▸ TASK OBJECTIVE
An exact copy of every record below is what's needed here.
┄┄┄┄┄┄┄┄┄┄
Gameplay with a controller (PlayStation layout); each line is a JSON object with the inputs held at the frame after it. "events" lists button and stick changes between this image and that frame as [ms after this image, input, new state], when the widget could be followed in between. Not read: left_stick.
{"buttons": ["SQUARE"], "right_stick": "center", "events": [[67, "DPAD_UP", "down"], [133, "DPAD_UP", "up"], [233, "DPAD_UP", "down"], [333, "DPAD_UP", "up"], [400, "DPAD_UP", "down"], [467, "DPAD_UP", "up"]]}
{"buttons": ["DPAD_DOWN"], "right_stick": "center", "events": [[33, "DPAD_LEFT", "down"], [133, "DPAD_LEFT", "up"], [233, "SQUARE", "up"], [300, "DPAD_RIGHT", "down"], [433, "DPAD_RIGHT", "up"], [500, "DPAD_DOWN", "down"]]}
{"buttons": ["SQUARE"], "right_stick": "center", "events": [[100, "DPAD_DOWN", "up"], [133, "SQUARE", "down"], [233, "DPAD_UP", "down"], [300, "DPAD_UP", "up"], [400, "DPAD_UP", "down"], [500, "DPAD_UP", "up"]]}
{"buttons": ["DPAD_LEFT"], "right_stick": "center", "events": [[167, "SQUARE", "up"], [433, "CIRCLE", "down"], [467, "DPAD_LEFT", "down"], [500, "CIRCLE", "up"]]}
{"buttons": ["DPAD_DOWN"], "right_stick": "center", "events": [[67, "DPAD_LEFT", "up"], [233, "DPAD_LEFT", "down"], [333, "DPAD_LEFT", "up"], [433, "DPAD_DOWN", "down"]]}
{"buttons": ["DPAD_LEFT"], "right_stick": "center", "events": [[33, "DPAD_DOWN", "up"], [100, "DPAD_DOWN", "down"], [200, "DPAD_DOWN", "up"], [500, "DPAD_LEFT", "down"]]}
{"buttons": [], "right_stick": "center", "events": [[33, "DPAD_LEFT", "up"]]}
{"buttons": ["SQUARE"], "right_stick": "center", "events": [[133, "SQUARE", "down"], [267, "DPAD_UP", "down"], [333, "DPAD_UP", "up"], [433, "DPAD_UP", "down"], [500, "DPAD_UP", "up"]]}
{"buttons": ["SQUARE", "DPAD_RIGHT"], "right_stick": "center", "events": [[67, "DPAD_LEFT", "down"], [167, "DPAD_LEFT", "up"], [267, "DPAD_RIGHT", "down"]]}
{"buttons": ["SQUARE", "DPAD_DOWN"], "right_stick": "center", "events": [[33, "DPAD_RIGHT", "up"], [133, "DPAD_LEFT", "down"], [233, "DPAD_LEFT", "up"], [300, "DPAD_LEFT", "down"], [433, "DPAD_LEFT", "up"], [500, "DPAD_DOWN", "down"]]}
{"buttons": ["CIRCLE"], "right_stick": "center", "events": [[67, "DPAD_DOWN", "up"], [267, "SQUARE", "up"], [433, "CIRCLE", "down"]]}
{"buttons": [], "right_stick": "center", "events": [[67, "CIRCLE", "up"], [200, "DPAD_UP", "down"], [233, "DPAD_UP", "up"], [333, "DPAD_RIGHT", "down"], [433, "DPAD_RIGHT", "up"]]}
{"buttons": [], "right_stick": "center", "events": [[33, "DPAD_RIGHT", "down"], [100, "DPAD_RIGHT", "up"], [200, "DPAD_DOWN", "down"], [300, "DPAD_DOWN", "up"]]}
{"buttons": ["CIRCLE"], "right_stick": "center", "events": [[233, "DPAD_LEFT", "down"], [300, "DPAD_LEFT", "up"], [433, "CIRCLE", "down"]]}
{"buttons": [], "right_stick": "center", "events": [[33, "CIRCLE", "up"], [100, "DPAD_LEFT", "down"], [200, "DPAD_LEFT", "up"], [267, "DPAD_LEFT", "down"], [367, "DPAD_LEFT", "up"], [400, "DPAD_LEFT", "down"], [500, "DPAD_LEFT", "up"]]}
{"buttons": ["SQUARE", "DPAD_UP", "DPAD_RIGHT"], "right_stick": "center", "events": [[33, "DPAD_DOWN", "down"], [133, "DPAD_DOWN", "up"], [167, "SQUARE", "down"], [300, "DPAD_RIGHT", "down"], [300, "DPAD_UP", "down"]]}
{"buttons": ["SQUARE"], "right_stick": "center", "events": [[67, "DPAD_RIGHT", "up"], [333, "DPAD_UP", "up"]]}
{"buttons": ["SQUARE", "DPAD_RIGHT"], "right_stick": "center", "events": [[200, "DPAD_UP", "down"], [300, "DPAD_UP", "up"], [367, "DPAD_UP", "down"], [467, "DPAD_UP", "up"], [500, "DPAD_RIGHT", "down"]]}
┄┄┄┄┄┄┄┄┄┄
▸ REPLY TO THE TASK
Gameplay with a controller (PlayStation layout); each line is a JSON object with the inputs held at the frame after it. "events" lists button and stick changes between this image and that frame as [ms after this image, input, new state], when the widget could be followed in between. Not read: left_stick.
{"buttons": ["SQUARE"], "right_stick": "center", "events": [[67, "DPAD_UP", "down"], [133, "DPAD_UP", "up"], [233, "DPAD_UP", "down"], [333, "DPAD_UP", "up"], [400, "DPAD_UP", "down"], [467, "DPAD_UP", "up"]]}
{"buttons": ["DPAD_DOWN"], "right_stick": "center", "events": [[33, "DPAD_LEFT", "down"], [133, "DPAD_LEFT", "up"], [233, "SQUARE", "up"], [300, "DPAD_RIGHT", "down"], [433, "DPAD_RIGHT", "up"], [500, "DPAD_DOWN", "down"]]}
{"buttons": ["SQUARE"], "right_stick": "center", "events": [[100, "DPAD_DOWN", "up"], [133, "SQUARE", "down"], [233, "DPAD_UP", "down"], [300, "DPAD_UP", "up"], [400, "DPAD_UP", "down"], [500, "DPAD_UP", "up"]]}
{"buttons": ["DPAD_LEFT"], "right_stick": "center", "events": [[167, "SQUARE", "up"], [433, "CIRCLE", "down"], [467, "DPAD_LEFT", "down"], [500, "CIRCLE", "up"]]}
{"buttons": ["DPAD_DOWN"], "right_stick": "center", "events": [[67, "DPAD_LEFT", "up"], [233, "DPAD_LEFT", "down"], [333, "DPAD_LEFT", "up"], [433, "DPAD_DOWN", "down"]]}
{"buttons": ["DPAD_LEFT"], "right_stick": "center", "events": [[33, "DPAD_DOWN", "up"], [100, "DPAD_DOWN", "down"], [200, "DPAD_DOWN", "up"], [500, "DPAD_LEFT", "down"]]}
{"buttons": [], "right_stick": "center", "events": [[33, "DPAD_LEFT", "up"]]}
{"buttons": ["SQUARE"], "right_stick": "center", "events": [[133, "SQUARE", "down"], [267, "DPAD_UP", "down"], [333, "DPAD_UP", "up"], [433, "DPAD_UP", "down"], [500, "DPAD_UP", "up"]]}
{"buttons": ["SQUARE", "DPAD_RIGHT"], "right_stick": "center", "events": [[67, "DPAD_LEFT", "down"], [167, "DPAD_LEFT", "up"], [267, "DPAD_RIGHT", "down"]]}
{"buttons": ["SQUARE", "DPAD_DOWN"], "right_stick": "center", "events": [[33, "DPAD_RIGHT", "up"], [133, "DPAD_LEFT", "down"], [233, "DPAD_LEFT", "up"], [300, "DPAD_LEFT", "down"], [433, "DPAD_LEFT", "up"], [500, "DPAD_DOWN", "down"]]}
{"buttons": ["CIRCLE"], "right_stick": "center", "events": [[67, "DPAD_DOWN", "up"], [267, "SQUARE", "up"], [433, "CIRCLE", "down"]]}
{"buttons": [], "right_stick": "center", "events": [[67, "CIRCLE", "up"], [200, "DPAD_UP", "down"], [233, "DPAD_UP", "up"], [333, "DPAD_RIGHT", "down"], [433, "DPAD_RIGHT", "up"]]}
{"buttons": [], "right_stick": "center", "events": [[33, "DPAD_RIGHT", "down"], [100, "DPAD_RIGHT", "up"], [200, "DPAD_DOWN", "down"], [300, "DPAD_DOWN", "up"]]}
{"buttons": ["CIRCLE"], "right_stick": "center", "events": [[233, "DPAD_LEFT", "down"], [300, "DPAD_LEFT", "up"], [433, "CIRCLE", "down"]]}
{"buttons": [], "right_stick": "center", "events": [[33, "CIRCLE", "up"], [100, "DPAD_LEFT", "down"], [200, "DPAD_LEFT", "up"], [267, "DPAD_LEFT", "down"], [367, "DPAD_LEFT", "up"], [400, "DPAD_LEFT", "down"], [500, "DPAD_LEFT", "up"]]}
{"buttons": ["SQUARE", "DPAD_UP", "DPAD_RIGHT"], "right_stick": "center", "events": [[33, "DPAD_DOWN", "down"], [133, "DPAD_DOWN", "up"], [167, "SQUARE", "down"], [300, "DPAD_RIGHT", "down"], [300, "DPAD_UP", "down"]]}
{"buttons": ["SQUARE"], "right_stick": "center", "events": [[67, "DPAD_RIGHT", "up"], [333, "DPAD_UP", "up"]]}
{"buttons": ["SQUARE", "DPAD_RIGHT"], "right_stick": "center", "events": [[200, "DPAD_UP", "down"], [300, "DPAD_UP", "up"], [367, "DPAD_UP", "down"], [467, "DPAD_UP", "up"], [500, "DPAD_RIGHT", "down"]]}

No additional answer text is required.